4)  Evidence is growing that some prominent politicians have friends and family with financial interest in the private RAC audit companies. When coupled with the fact that Congress protects these contractors from a countersuit for a fraudulent investigation, the RAC system not only violates the rule of law, it takes on a nature reminiscent of Stalinist Russia.

 

What this Means for Hospitals, Physicians, and Patients

The Center for Medicare & Medicaid Services boasts $900 million in overpayments were collected between 2005 and 2008. Yet, what does this really look like behind the Washington spin?

 

Hospitals

I interviewed a small to mid-sized hospital. On average the RAC audits reveal approximately $50,000 of mistaken “over-bills” per year. (Of note: the private auditors do not aggressively look for mistaken “under-billing” to offset these “over-billing errors.”) Yet, it costs the hospital approximately $500,000 to comply with the program. Rather than making the healthcare system more efficient, RAC audits compound the inefficiency at least ten-fold if not more.

 

Physicians

A second case report gives a sense of how these investigations impact physicians. A local physician group experienced an AdvanceMed audit, an earlier version of the RAC. For a year Medicare auditors made their practice a living hell, making them question if it was worth participating in Medicare at all.

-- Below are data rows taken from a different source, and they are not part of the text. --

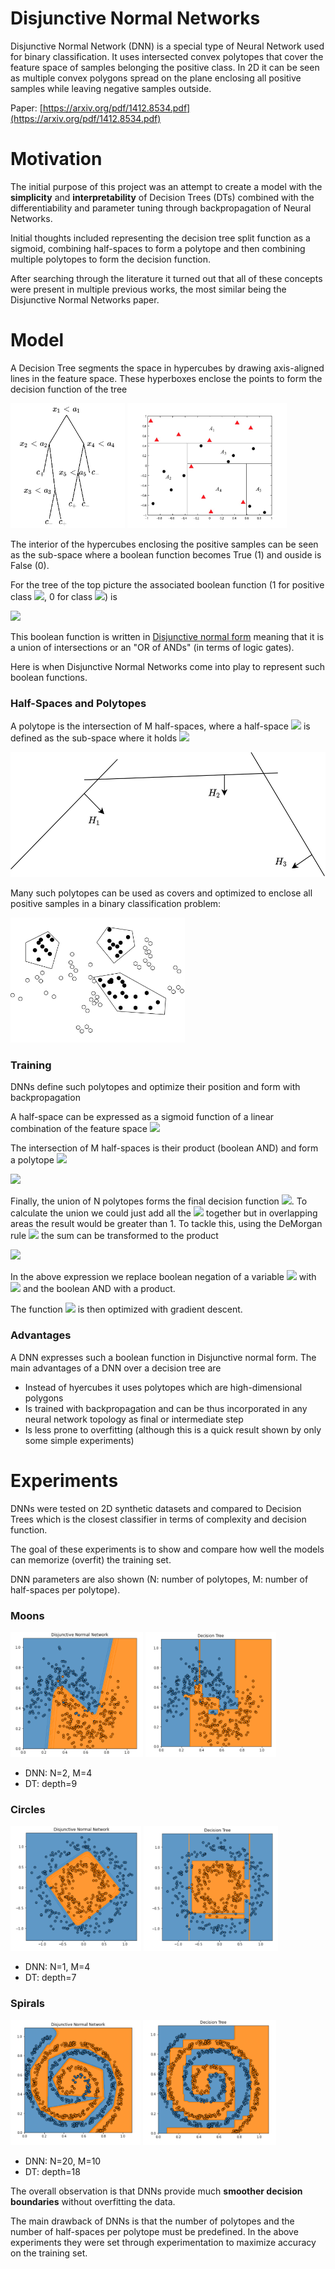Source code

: # Disjunctive Normal Networks
Disjunctive Normal Network (DNN) is a special type of Neural Network used for binary classification. It uses intersected convex polytopes that cover the feature space of samples belonging the positive class. In 2D it can be seen as multiple convex polygons spread on the plane enclosing all positive samples while leaving negative samples outside. 

Paper: [https://arxiv.org/pdf/1412.8534.pdf](https://arxiv.org/pdf/1412.8534.pdf)

# Motivation
The initial purpose of this project was an attempt to create a model with the **simplicity** and **interpretability** of Decision Trees (DTs) combined with the differentiability and parameter tuning through backpropagation of Neural Networks.

Initial thoughts included representing the decision tree split function as a sigmoid, combining half-spaces to form a polytope and then combining multiple polytopes to form the decision function.

After searching through the literature it turned out that all of these concepts were present in multiple previous works, the most similar being the Disjunctive Normal Networks paper.

# Model
A Decision Tree segments the space in hypercubes by drawing axis-aligned lines in the feature space. These hyperboxes enclose the points to form the decision function of the tree

<img src="./assets/decision-tree.png" height=200/>
<img src="./assets/decision-tree-boxes.jpg" height=200/>

The interior of the hypercubes enclosing the positive samples can be seen as the sub-space where a boolean function becomes True (1) and ouside is False (0).


For the tree of the top picture the associated boolean function (1 for positive class <img src="https://render.githubusercontent.com/render/math?math=c_%2B">, 0 for class <img src="https://render.githubusercontent.com/render/math?math=c_-">) is

<img src="https://render.githubusercontent.com/render/math?math=Y = ((x_1 < a_1) \cap (x_2 < a_2)) \cup ((x_1 < a_1) \cap (x_2 < a_2)^\prime \cap (x_3 < a_4)^\prime) \cup ((x_1 < a_1)^\prime \cap (x_4 < a_4)^\prime \cap (x_5 < a_5))">

This boolean function is written in [Disjunctive normal form](https://en.wikipedia.org/wiki/Disjunctive_normal_form) meaning that it is a union of intersections or an "OR of ANDs" (in terms of logic gates).

Here is when Disjunctive Normal Networks come into play to represent such boolean functions.

### Half-Spaces and Polytopes
A polytope is the intersection of M half-spaces, where a half-space <img src="https://render.githubusercontent.com/render/math?math=H_i"> is defined as the sub-space where it holds <img src="https://render.githubusercontent.com/render/math?math=h_i(x) > 0">

<img src="./assets/polytope.png" height=200/>

Many such polytopes can be used as covers and optimized to enclose all positive samples in a binary classification problem:

<img src="./assets/polytopes.png" height=200/>

### Training
DNNs define such polytopes and optimize their position and form with backpropagation

A half-space can be expressed as a sigmoid function of a linear combination of the feature space
<img src="https://render.githubusercontent.com/render/math?math=h(x) = \sigma(w^Tx %2B a) \ge 0">

The intersection of M half-spaces is their product (boolean AND) and form a polytope <img src="https://render.githubusercontent.com/render/math?math=P_i">

<img src="https://render.githubusercontent.com/render/math?math=P_i = \displaystyle \product_{j=1}^{M} h_{ij}(x)">

Finally, the union of N polytopes forms the final decision function <img src="https://render.githubusercontent.com/render/math?math=f(x)">. To calculate the union we could just add all the <img src="https://render.githubusercontent.com/render/math?math=P_i(x)"> together but in overlapping areas the result would be greater than 1. To tackle this, using the DeMorgan rule <img src="https://render.githubusercontent.com/render/math?math=A \cup B = (A^\prime \cap B^\prime)^\prime"> the sum can be transformed to the product

<img src="https://render.githubusercontent.com/render/math?math=f(x) = 1 - \displaystyle \product_{i=1}^{n}(\product_{j=1}^{M} 1 - h_{ij}(x))">

In the above expression we replace boolean negation of a variable <img src="https://render.githubusercontent.com/render/math?math=A"> with <img src="https://render.githubusercontent.com/render/math?math=1-A"> and the boolean AND with a product. 

The function <img src="https://render.githubusercontent.com/render/math?math=f(x)"> is then optimized with gradient descent.

### Advantages
A DNN expresses such a boolean function in Disjunctive normal form. The main advantages of a DNN over a decision tree are
- Instead of hyercubes it uses polytopes which are high-dimensional polygons
- Is trained with backpropagation and can be thus incorporated in any neural network topology as final or intermediate step
- Is less prone to overfitting (although this is a quick result shown by only some simple experiments)

# Experiments
DNNs were tested on 2D synthetic datasets and compared to Decision Trees which is the closest classifier in terms of complexity and decision function.

The goal of these experiments is to show and compare how well the models can memorize (overfit) the training set.

DNN parameters are also shown (N: number of polytopes, M: number of half-spaces per polytope).

### Moons
<img src="./assets/moons_dnn.png" height=200/>
<img src="./assets/moons_dt.png" height=200/>

- DNN: N=2, M=4
- DT: depth=9

### Circles
<img src="./assets/circles_dnn.png" height=200/>
<img src="./assets/circles_dt.png" height=200/>

- DNN: N=1, M=4
- DT: depth=7

### Spirals
<img src="./assets/spirals_dnn.png" height=200/>
<img src="./assets/spirals_dt.png" height=200/>

- DNN: N=20, M=10
- DT: depth=18

The overall observation is that DNNs provide much **smoother decision boundaries** without overfitting the data.

The main drawback of DNNs is that the number of polytopes and the number of half-spaces per polytope must be predefined. In the above experiments they were set through experimentation to maximize accuracy on the training set.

An independent reviewer reviewed 86 patient records and “found” the physicians had “inappropriately billed” Medicare for $351,820. The cardiology group fought the allegations for a year. Eventually all charges were dropped. The physician group was vindicated but only after spending almost $100,000 in legal fees. The independent reviewers were clearly after money, not justice. One example makes this clear.

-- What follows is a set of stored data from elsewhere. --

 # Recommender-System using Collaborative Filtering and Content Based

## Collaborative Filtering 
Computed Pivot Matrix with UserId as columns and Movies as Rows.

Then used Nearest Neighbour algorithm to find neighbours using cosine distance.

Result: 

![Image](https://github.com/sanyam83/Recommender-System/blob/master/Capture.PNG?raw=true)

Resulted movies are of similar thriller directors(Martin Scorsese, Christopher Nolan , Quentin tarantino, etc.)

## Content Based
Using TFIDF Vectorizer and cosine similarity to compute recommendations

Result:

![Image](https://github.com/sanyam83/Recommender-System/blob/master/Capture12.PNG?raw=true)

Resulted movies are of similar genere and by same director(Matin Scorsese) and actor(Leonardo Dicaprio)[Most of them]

The auditor alleged the group had “fraudulently” billed for was a man undergoing a chemical stress test. The allegation was the patient should have undergone a less expensive traditional treadmill stress test. The difficulty with this accusation was the man was a double amputee—he had no legs. This made a traditional treadmill test impossible.

The auditors were not trained health care professionals and were clearly not qualified to perform such an audit—they were bounty hunters. (It is worth remembering the cardiology group could not sue the investigators for conducting this “fraudulent investigation.”)

 

Patients

How this story ends holds a lesson for America. The cardiology group falsely accused of $351,820 worth of inappropriate Medicare billing went bankrupt shortly after clearing its name. Why? Ironically, because they cared for patients on Medicare. Specifically:

1) Medicare reimbursement often does not cover overhead.
2) Because Congress has not fixed the SGR (see Primary Reform #1), Medicare withheld physician payment on four separate occasions during 2010. This caused significant cash flow problems for private physicians.
3) The RAC auditors forced the group to take out a loan to cover the $351,820 while the group mounted a defense. In addition, the group spent $100,000 on its defense. These cash outlays combined with Medicare’s interruptions of payment were more that the group could sustain.

In the end, these cardiologists no longer can see patients as independent physicians. They are now hospital employees.